> [WHAT THIS TASK INVOLVES]: Return every entry below word for word and leave out any picture.

(Dataset entries)

======

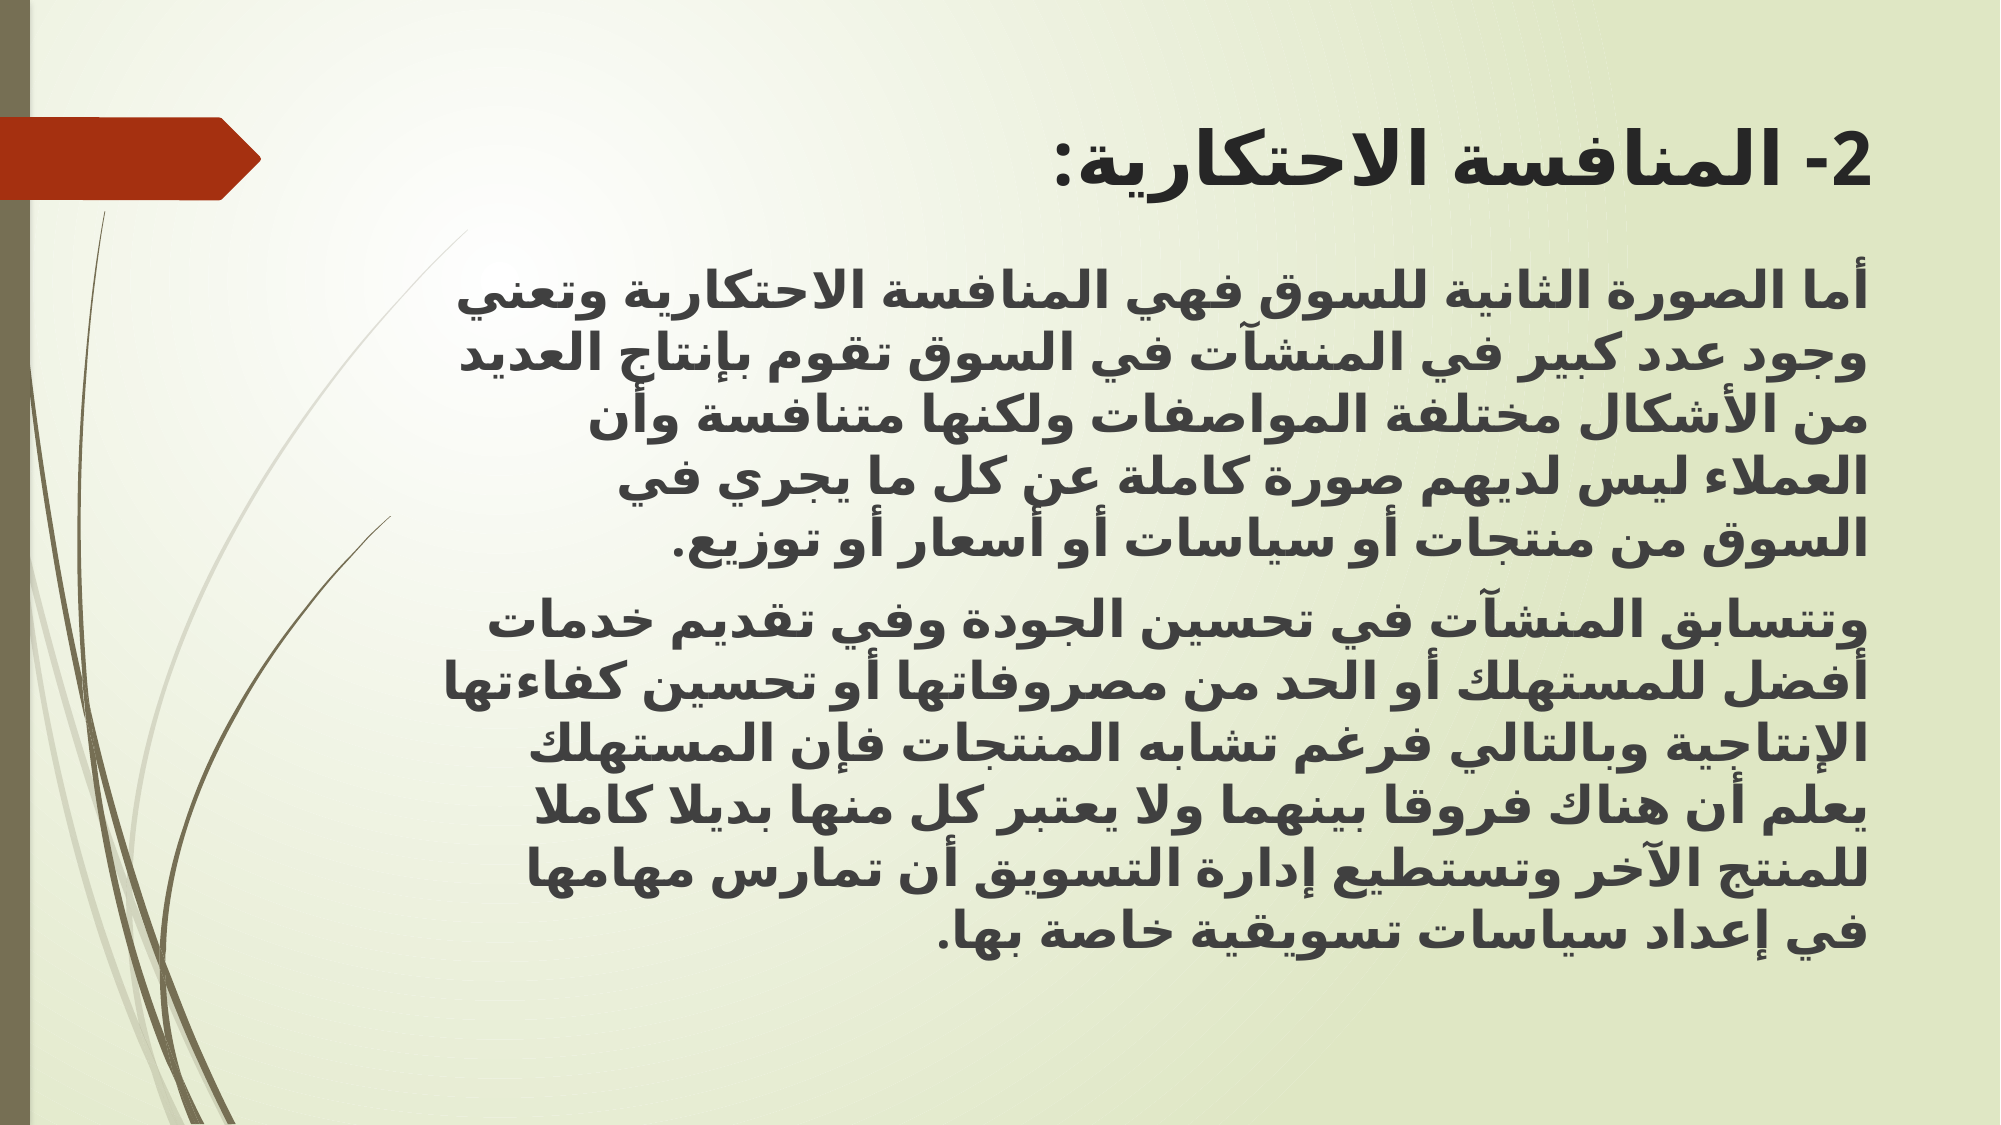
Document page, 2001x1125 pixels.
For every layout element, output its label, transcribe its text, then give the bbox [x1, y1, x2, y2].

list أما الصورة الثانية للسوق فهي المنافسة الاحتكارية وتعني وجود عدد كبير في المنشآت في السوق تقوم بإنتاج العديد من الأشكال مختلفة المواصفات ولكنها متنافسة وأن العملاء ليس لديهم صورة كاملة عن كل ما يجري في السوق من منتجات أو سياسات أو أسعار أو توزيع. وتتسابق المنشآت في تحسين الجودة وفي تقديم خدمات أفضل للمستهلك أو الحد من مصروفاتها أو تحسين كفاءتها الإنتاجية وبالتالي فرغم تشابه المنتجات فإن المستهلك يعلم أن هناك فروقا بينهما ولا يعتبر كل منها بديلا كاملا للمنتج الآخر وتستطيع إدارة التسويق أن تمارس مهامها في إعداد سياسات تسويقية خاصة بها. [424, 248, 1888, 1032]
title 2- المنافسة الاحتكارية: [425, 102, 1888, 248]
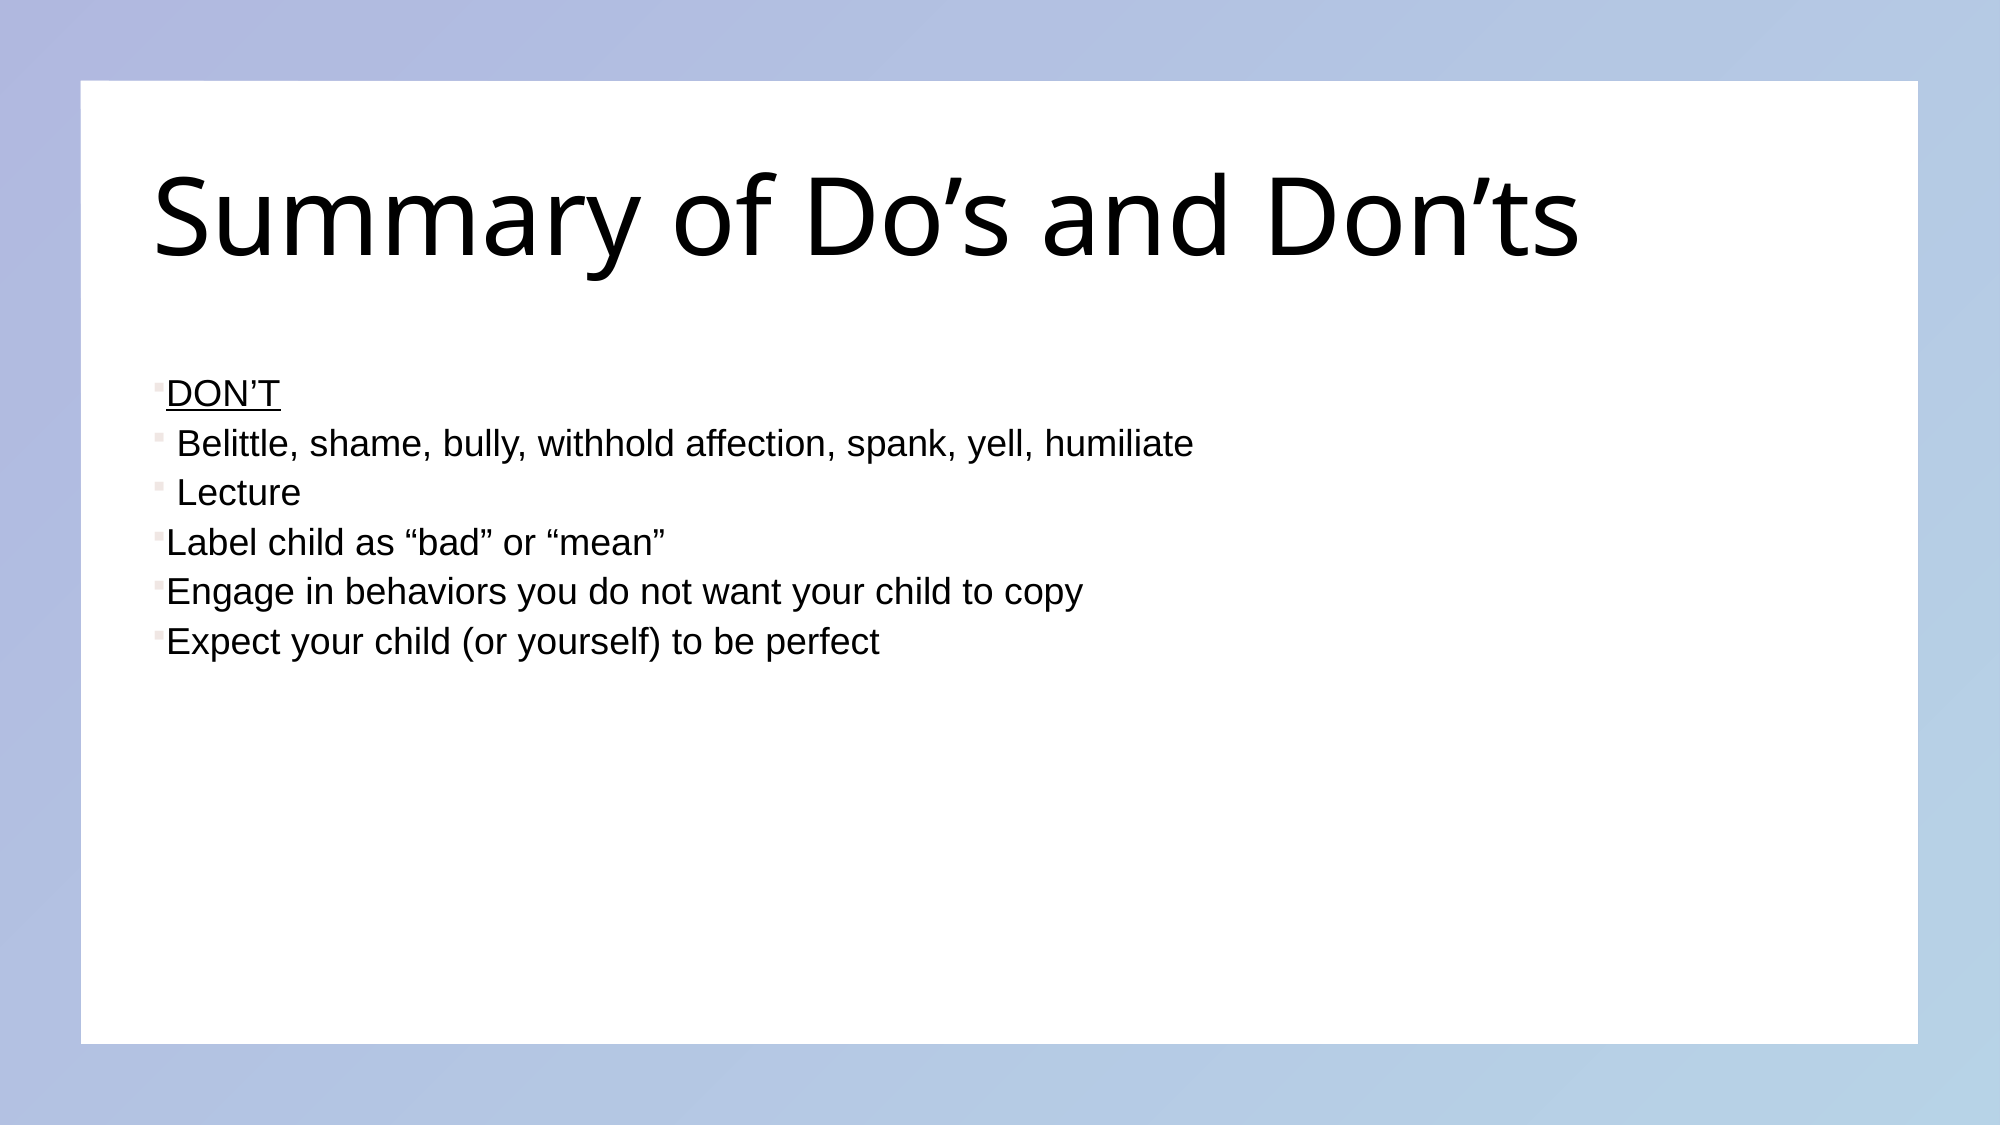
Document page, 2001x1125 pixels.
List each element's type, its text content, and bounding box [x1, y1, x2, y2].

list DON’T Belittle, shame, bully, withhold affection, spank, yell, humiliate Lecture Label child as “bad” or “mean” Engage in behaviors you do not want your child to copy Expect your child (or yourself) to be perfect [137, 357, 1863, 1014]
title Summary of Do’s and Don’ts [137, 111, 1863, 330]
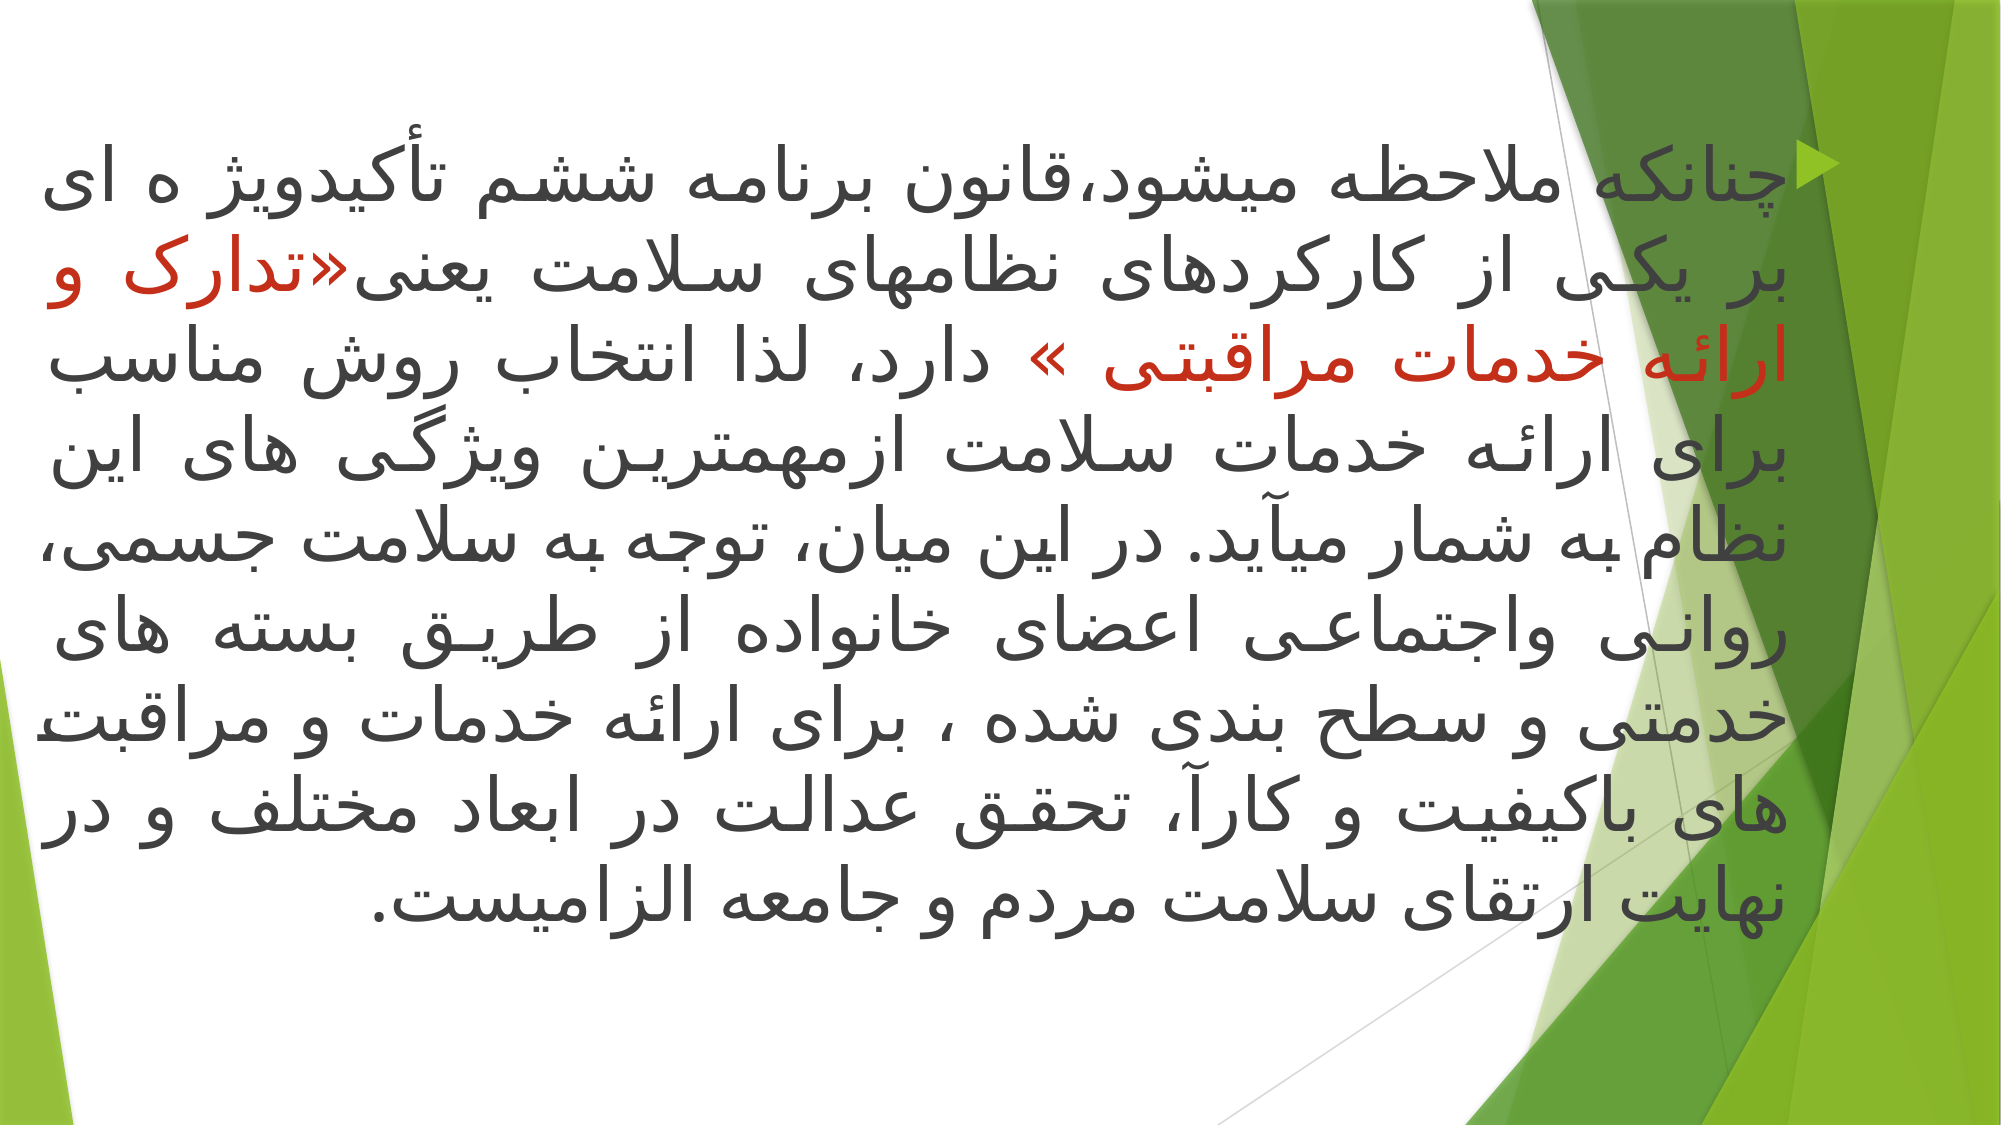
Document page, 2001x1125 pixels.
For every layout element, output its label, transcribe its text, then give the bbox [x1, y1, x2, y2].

======

> [EXPECTED ANSWER]:
Document page, 2001x1125 pixels.
For every layout element, output its label, transcribe its text, then give the bbox [x1, y1, x2, y2].

list أما الصورة الثانية للسوق فهي المنافسة الاحتكارية وتعني وجود عدد كبير في المنشآت في السوق تقوم بإنتاج العديد من الأشكال مختلفة المواصفات ولكنها متنافسة وأن العملاء ليس لديهم صورة كاملة عن كل ما يجري في السوق من منتجات أو سياسات أو أسعار أو توزيع. وتتسابق المنشآت في تحسين الجودة وفي تقديم خدمات أفضل للمستهلك أو الحد من مصروفاتها أو تحسين كفاءتها الإنتاجية وبالتالي فرغم تشابه المنتجات فإن المستهلك يعلم أن هناك فروقا بينهما ولا يعتبر كل منها بديلا كاملا للمنتج الآخر وتستطيع إدارة التسويق أن تمارس مهامها في إعداد سياسات تسويقية خاصة بها. [424, 248, 1888, 1032]
title 2- المنافسة الاحتكارية: [425, 102, 1888, 248]
Document page, 2001x1125 pixels.
List each element's type, its text content, and bounding box [x1, y1, x2, y2].

list DON’T Belittle, shame, bully, withhold affection, spank, yell, humiliate Lecture Label child as “bad” or “mean” Engage in behaviors you do not want your child to copy Expect your child (or yourself) to be perfect [137, 357, 1863, 1014]
title Summary of Do’s and Don’ts [137, 111, 1863, 330]
Document page, 2001x1125 pixels.
For every layout element, output its label, transcribe its text, then give the bbox [x1, y1, x2, y2].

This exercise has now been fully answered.